You'll be seeing several articles this week about how scientists have suddenly attained nuclear fusion this week for the first time - right here we're going to brief you on how that's not true. Not entirely true, anyway. With some close-up looks at the actual event and reporting - and some rather helpful simplification from Reddit user Restricteddata, we're going to break down this scientific breakthrough.
There's a sort of nuclear reaction that happens when a high-speed collision occurs between two or more atomic nuclei. This nuclear reaction is called nuclear fusion. It was first accomplished in a lab with hydrogen isotopes in 1932 by Mark Oliphant, and was made a reality again in the 1970s with lasers more than once.
When this process occurs, not all mass is retained. It's not like connecting a couple of LEGO blocks. Instead it's more like smashing a couple of peeled oranges together - you're going to get some juice. The bit that is retained we'll call the pellet, while what's not conserved is converted to photons - and that means energy.
Image VIA Wikipedia CC
The point at which we'll be really excited is when the energy we need to put into this process is equal (or lesser than) the amount we're able to get out. The process being shown in the release referred to here (and since last October, 2013*) has a lot more energy being used to attain nuclear fusion than is given off by the resulting pellet. Around 1% of the energy put into the laser, as RestrictedData and NPR suggests, is actually reaching the pellet.
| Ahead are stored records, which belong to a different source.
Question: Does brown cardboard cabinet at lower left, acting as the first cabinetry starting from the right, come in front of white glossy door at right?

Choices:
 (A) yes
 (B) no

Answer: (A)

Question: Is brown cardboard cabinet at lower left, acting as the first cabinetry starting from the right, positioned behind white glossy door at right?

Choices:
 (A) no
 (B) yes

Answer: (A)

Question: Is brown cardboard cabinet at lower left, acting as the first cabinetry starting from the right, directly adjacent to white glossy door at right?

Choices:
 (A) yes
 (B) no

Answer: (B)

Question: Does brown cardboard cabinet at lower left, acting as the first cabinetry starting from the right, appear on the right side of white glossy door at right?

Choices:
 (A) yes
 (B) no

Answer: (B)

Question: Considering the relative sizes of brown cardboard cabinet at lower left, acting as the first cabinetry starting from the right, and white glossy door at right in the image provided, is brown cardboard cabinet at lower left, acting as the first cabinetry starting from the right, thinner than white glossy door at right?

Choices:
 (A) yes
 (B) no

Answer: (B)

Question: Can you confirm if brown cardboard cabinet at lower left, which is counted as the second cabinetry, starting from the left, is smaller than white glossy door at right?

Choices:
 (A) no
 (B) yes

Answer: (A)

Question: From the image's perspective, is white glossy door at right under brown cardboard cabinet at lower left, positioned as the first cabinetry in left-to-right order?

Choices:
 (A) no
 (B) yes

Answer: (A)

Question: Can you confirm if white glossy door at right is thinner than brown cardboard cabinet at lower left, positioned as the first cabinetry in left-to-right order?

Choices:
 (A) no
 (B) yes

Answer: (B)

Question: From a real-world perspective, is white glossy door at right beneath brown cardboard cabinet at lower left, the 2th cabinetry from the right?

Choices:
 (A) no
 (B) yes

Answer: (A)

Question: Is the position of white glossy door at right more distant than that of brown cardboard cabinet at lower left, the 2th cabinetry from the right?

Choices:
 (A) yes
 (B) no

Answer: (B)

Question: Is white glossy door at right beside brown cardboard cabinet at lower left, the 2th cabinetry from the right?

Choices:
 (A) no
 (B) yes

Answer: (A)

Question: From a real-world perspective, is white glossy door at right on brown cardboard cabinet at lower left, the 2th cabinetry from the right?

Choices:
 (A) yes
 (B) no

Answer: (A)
*Back in October the folks at NIF had a Press Release sent out - this week they've released their actual test results.
"They didn't get more fusion power out than they put in with the laser." - Steve Cowley, head of Joint European Torus (JET)
The great thing that's happened here with the NIF - the group that's accomplished this scientific feat - is that the amount of laser "fuel" that actually did reach the pellet successfully was less than the energy was given off. It's now a matter of being able to aim the entirety of the laser array successfully, hitting in at 100% so all fuel is able to be used for nuclear fusion.
So we're not really all that close to nuclear fusion that'll allow us to live forever on clean green energy. But we have made it another step closer to that goal.